Monitor WordPress logs for suspicious meta queries or unusual access patterns, particularly database queries targeting wp_usermeta, wp_postmeta, or wp_termmeta tables initiated by lower-privilege users. Audit user role assignments to identify unexpected Contributor or Author accounts. Review meta access logs if your WordPress installation or plugins provide query logging; look for patterns of sequential object ID enumeration. Use Web Application Firewalls (WAF) to detect and flag requests that attempt to enumerate or extract metadata in bulk. Check for unusual plugin settings or block configurations that expose meta fields to broader access than intended.

Why prioritize this

This vulnerability merits prompt remediation because it enables direct unauthorized access to potentially sensitive customer and user data without requiring privilege escalation or advanced exploitation techniques. The MEDIUM severity rating reflects the requirement for authenticated access, but organizations handling PII should treat this as higher priority. The ease of exploitation once credentials are obtained, combined with the scope of data at risk (user, post, and term metadata across the entire database), makes this a legitimate privacy and compliance concern for WordPress administrators.

Risk score, explained

CVE-2026-3173 scores 6.5 on CVSS 3.1 (MEDIUM severity) based on the following factors: Network-accessible attack vector; low attack complexity (straightforward object ID enumeration); requirement for local user authentication; no user interaction; impact limited to confidentiality with no integrity or availability consequences. The score reflects the controlled blast radius (authenticated users only) but recognizes the high confidentiality impact once access is obtained. Organizations with robust user provisioning practices and minimal Contributor accounts will experience lower practical risk; those with looser access policies face greater exposure.

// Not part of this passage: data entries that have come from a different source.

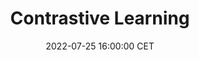 ---
title: "Contrastive Learning"
date: 2022-07-25 16:00:00 CET
categories: meetup 
links:
    "Springer": "https://link.springer.com/chapter/10.1007/978-3-031-16440-8_33"
location: V-01-020
logo: /assets/logo-default.png
talks:
- title: "Contrastive learning for echocardiographic view integration"
  speaker:
    name: "Li-Hsin Cheng"
    twitter: 
    github: 
    organization: Division of Image Processing (LKEB)
  abstract: |
    In this work, we aimed to tackle the challenge of fusing information from multiple echocardiographic views, mimicking cardiologists making diagnoses with an integrative approach. We proposed intra-subject and inter-subject contrastive losses with varying margin to encode heterogeneous input views to a shared view-invariant and objective-relevant feature space, where feature fusion can be facilitated. The result demonstrated that the contrastive losses successfully improved the integration of complementary information from the input views.
---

Frequently asked questions

Can a site be exploited if Contributor accounts are not distributed to external users?

The vulnerability still exists for any authenticated Contributor or above. Internal staff, contractors, or temporarily granted Contributor access increases risk. However, sites that strictly limit Contributor roles to highly trusted individuals significantly reduce the attack surface compared to those that distribute Contributor access broadly.

Does the vulnerability require the Meta Field Block to be actively used in the site layout?

The vulnerable code path exists within the plugin regardless of whether Meta Field Block is actively displayed. An attacker with Contributor access can trigger the vulnerability programmatically by crafting requests that invoke the vulnerable metadata-retrieval logic, even if the block is not visible in published posts.

Will enabling two-factor authentication prevent exploitation?

Two-factor authentication (2FA) will prevent unauthorized login with stolen credentials, but it does not address the underlying IDOR flaw. Once a legitimate Contributor account is compromised or an internal user acts maliciously, 2FA is bypassed. The fundamental fix is to upgrade the plugin and implement proper authorization checks.

What if we do not know which metadata is stored by third-party plugins?

Conduct a database audit to catalog what information is stored in wp_usermeta, wp_postmeta, and wp_termmeta. Query your database to see what keys are present and their values. This visibility will help you prioritize remediation and identify especially sensitive data (PII, encryption keys, payment tokens) that should never be stored in metadata or should be encrypted at rest.

This analysis is provided for informational purposes only and reflects the CVE record and vulnerability description as published. Specific patch versions, release dates, and vendor remediation timelines should be verified directly with the plugin vendor's official security advisory. Organizations should conduct thorough risk assessments tailored to their specific WordPress configurations, installed plugins, and user role policies before prioritizing remediation efforts. No liability is assumed for the accuracy of derived technical details or business impact assessments. Source: NVD (public-domain), retrieved 2026-07-07. Analysis generated by SEC.co (claude-haiku-4-5).